Anna Lasser (1913–1943)

„Und wie g’sagt, mir warn’ die Ärmsten unter den Armen.“ Stefanie Cudy, Tochter

Anna Lasser wurde 1913 in Klosterneuburg geboren. Mit 19 Jahren bekam sie ihr erstes Kind Leopold, zwei Jahre später kam die Tochter Stefanie zur Welt. Vom Vater der Kinder verlassen, heiratete sie 1935 Karl Burger. Die beiden wohnten zeitweise bei Verwandten, zeitweise in einer eigenen Wohnung, schließlich voneinander getrennt. Leopoldine, geboren 1936, und Christine, geboren 1937, kamen bei Pflegefamilien unter. 1938 nahm Anna Lasser Leopold und Stefanie zu sich. Als Hilfsarbeiterin sowie durch Betteln und Stehlen versuchte sie für sich und die Kinder ein Auskommen zu finden. 1939 reichte sie die Scheidungsklage ein, da ihr Mann keine Unterhaltsgelder zahlte und mit einer anderen Frau zusammenlebte. Nach der Geburt des jüngsten Kindes Adolf zog Anna Lasser die Klage gegen ihren Mann zurück. Von 1938 bis Jänner 1940 lebten Leopold und Stefanie bei der Mutter. In einer aufeinander abgestimmten Aktion wurden am gleichen Tag die Mutter von der Polizei verhaftet und die Kinder von der Fürsorge abgeholt. 14 Tage später reichte Karl Burger die Scheidungsklage ein. Anna Lasser wurde wegen Diebstahls zu einem Jahr Zuchthaus verurteilt. Nach dem Ende der Haft wurde sie am 6. Mai 1941 auf Anordnung der Reichskriminalpolizei Berlin mit einem Sammeltransport ins KZ Ravensbrück verschleppt, wo sie am 2. 12. 1943 nach einer Giftinjektion verstarb.

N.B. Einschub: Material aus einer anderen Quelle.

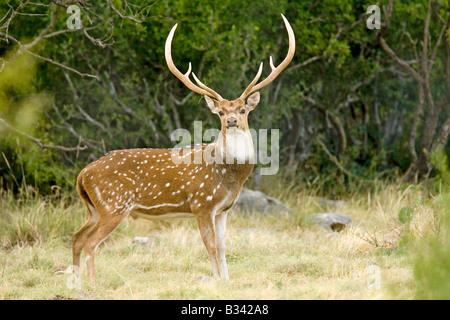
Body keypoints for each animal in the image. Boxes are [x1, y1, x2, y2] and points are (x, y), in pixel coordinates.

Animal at [72, 14, 294, 280]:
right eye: (220, 112)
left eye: (242, 110)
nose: (231, 120)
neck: (230, 175)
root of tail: (82, 175)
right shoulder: (202, 203)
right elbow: (210, 245)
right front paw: (217, 279)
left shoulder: (224, 209)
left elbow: (223, 246)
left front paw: (226, 280)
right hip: (114, 204)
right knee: (90, 242)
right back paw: (93, 283)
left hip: (94, 208)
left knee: (76, 238)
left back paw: (75, 281)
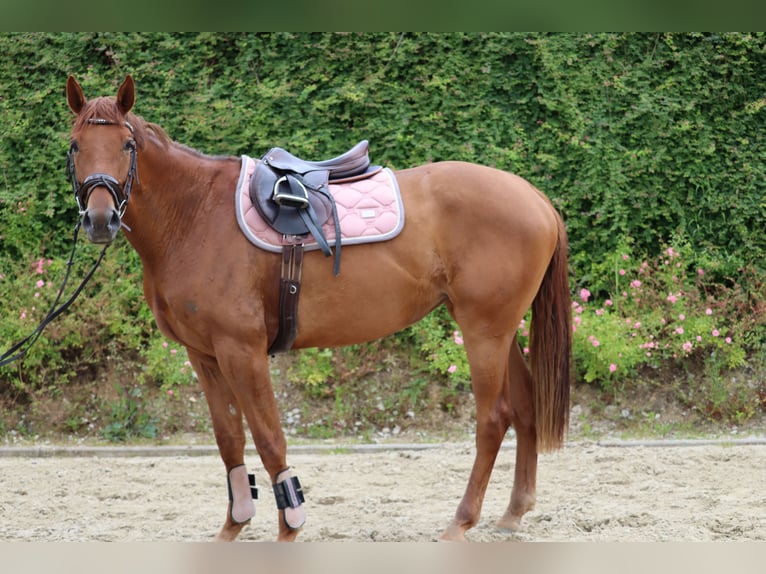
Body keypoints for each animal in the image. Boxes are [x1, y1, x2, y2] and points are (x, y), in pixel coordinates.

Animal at [64, 74, 568, 544]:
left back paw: (461, 521)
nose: (100, 220)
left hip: (483, 332)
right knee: (525, 407)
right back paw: (513, 513)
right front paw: (233, 527)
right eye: (75, 145)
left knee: (493, 418)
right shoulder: (203, 354)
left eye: (127, 144)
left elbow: (269, 438)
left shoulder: (241, 351)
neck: (195, 213)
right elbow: (229, 439)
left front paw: (289, 528)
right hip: (503, 332)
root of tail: (535, 197)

Ihre Tochter Stefanie (Ausschnitt aus Interview, 1999):
„Ja, und von meiner Mutter weiß i sonst eigentlich nix, als wie dass sie da, wie wir mit der Fürsorge geholt worden sind, da hab is’ no’ g’sehn, auf des kann ich mich zwar erinnern, auch an die Kleidung, aber ich kann es nicht weitergeben. I kann mich erinnern, sie hat a Kleidl ang’habt, mit einer Jacken, die Haar hats’ so zruckg’habt, und i sehs’ heut’ no’ aufa gehn in der Albrechtsstraßen. Mehr kann i drüber net [red’n], ja?“
Und wie g’sagt, mir warn’ die Ärmsten unter den Armen, mir hamm nix zum Essen g’habt, a Bett hamma g’habt, da samma zu dritt drinnen g’legen, mir hamm nichts zum Zudecken gehabt als wie an Mantel, oder was ma’ halt so g’habt hat, zum Essen hamma nix g’habt, i bin täglich ‘gangen, in der Martinstraßen, da is die -, früher hats’ g’heißen s’Dreimäderlhaus, ja, da bin i halt alle Tag um mei’ Klostersuppen ‘gangen, wie ma’ so schön sagt. I war net die einzige, es san mehrere ‘gangen, aber i war halt a alle Tag dabei. Mit meine vier Jahr, fünfe, hab i scho’ klopft, mei Reinderl eini, des kann i mi a no gut erinnern.“


Ihre Tochter Leopoldine (Ausschnitt aus Interview, 1999):
„ … und von der Mutter wiss’ ma’ nur so viel, dass sie – durch eine Zeitzeugin, die i zufällig bei einem Fest in Gloggnitz getroffen hab’, und die mir gesagt hat, dass i ihr so wahnsinnig ähnlich schau, und – Burger, Burger, des war elektrisierend für sie. Na dann hat sie mir gesagt, also, die Annerl is’ in meinen Händen gestorben. (…)
Sie hat mir das gesagt, also, Ihre Mutter ist auch herangezogen worden zu sexuellen Handlungen, sie haben sie regelrecht geholt an Abenden, wenn diese SSler so Feste gefeiert haben, und sie is’ dann krank geworden, dann hamms’ es also weggeworfen. „




Anna Lasser: Die zwei Töchter erzählen unterschiedliche Varianten zur Entstehung dieses Fotos: Es sei vor der Inhaftierung der Mutter bzw. während der Untersuchungshaft auf Betreiben der Großmutter gemacht worden. (Foto: privat, um 1940).